Outlast

Outlast title screen and cover art
Red Barrels’ Outlast

Outlast was developed back in 2013 by Red Barrels. When it came out it was all the rage for horror lets players at the time and received an impressive amount of praise. It’s a game that’s held up against the test of time fairly well. Despite it being a few years old, it still looks decent, making it a game that can be replayed a few times as the years go by. So if you’re the type of person that likes to invite your friends over and torture them by playing scary games, then this one is a pretty good choice.

I replayed it myself for this review, and I more or less was still interested and enjoyed my time with it.

It’s pretty straightforward. You’re a reporter intent on discovering the perverted happenings within an old asylum. You go to the location, break in (always a good idea), and end up having to find your way back out of the hell hole into which you so willingly crawled. You discover that the inpatients within the asylum have not only been abused and mutilated but have also escaped and wreaked havoc on the whole hospital staff.

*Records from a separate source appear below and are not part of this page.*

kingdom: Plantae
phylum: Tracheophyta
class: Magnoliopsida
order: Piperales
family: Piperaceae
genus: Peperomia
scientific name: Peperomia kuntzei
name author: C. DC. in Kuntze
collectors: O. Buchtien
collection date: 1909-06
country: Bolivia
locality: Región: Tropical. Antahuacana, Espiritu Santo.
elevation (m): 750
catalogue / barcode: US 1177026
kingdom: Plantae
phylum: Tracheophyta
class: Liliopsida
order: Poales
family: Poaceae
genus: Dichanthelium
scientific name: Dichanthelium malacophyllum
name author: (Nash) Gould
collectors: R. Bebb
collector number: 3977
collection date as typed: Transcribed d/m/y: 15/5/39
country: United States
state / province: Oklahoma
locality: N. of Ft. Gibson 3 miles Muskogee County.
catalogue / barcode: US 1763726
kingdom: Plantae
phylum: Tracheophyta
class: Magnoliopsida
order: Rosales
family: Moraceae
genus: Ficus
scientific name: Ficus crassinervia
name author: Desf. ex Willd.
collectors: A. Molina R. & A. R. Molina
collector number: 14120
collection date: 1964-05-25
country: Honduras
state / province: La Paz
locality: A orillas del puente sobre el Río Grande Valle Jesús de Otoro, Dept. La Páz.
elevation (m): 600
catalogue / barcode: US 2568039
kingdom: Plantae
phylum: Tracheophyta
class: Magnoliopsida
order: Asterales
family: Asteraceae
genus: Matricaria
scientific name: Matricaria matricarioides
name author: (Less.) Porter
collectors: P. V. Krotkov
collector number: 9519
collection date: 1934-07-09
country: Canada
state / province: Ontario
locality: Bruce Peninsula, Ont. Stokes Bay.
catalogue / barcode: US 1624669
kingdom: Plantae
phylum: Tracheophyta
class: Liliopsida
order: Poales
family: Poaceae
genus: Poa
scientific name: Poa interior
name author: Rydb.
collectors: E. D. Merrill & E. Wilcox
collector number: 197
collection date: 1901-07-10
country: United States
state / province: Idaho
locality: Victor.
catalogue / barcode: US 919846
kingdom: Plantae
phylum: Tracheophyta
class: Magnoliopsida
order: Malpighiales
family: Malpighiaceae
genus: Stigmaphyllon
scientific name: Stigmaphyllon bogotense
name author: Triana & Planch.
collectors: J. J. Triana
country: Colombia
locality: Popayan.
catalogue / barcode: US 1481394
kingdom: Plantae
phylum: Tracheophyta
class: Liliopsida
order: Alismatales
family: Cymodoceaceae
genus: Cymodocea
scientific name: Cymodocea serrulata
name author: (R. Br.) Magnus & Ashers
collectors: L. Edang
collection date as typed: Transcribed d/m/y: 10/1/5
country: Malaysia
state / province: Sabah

You’re equipped with nothing but a night vision camera and this one object is the key to making this game so uniquely terrifying. As you play, you must avoid the various naked crazy men–yes I said naked. You must use your hide and seek skills along with your night vision camera to weasel around the inpatients who want to hurt you. This alone gives the game producers a million different little ways to mess with you as you play. Imagine standing at the mouth of a long hallway, staring down into the blackness and seeing nothing; then you lift your camera and see someone standing there, glowing eyes fixed on you.

The game runs pretty smoothly. The controls are fluid, and it’s easy to navigate throughout the maps as you play. Even encountering the enemies is–as odd as it sounds– not very burdensome. If you run into an enemy he’ll hit you, and you’ll take damage, but you can usually get away and hide. If anything, I would say that this is the only downfall that Outlast has. It makes encountering some enemies not as terrifying because you know you can get away. It can take the thrill out of the chase, but the game tries to stay on top of revving up your pulse in a way that I applaud.

Another successful mechanism Red Barrels applied that gets your pulse going during intense scenes is the simple fact that your character breaths heavy when he’s under any stress. If he sees something scary, he’ll start to breath faster; if he’s been chased off or an enemy is near, you can hear him try to calm his breath (and fail miserably), and that in return makes the game stressful. Additionally, the enemies will pause as if they’ve heard you and look for the source of the breathing. I tend to stay calm and focused on spooky games when I play, but I noticed time and time again that my character’s erratic breathing caused my pulse to spike and give me more of a stress rush than I wanted.

Outlast has never been a game that I could just sit down and play all the way through. It’s been a game that I can only tolerate playing maybe 2 or 3 hours at a time before needing a break from the stress. And that’s what makes it an effective horror game!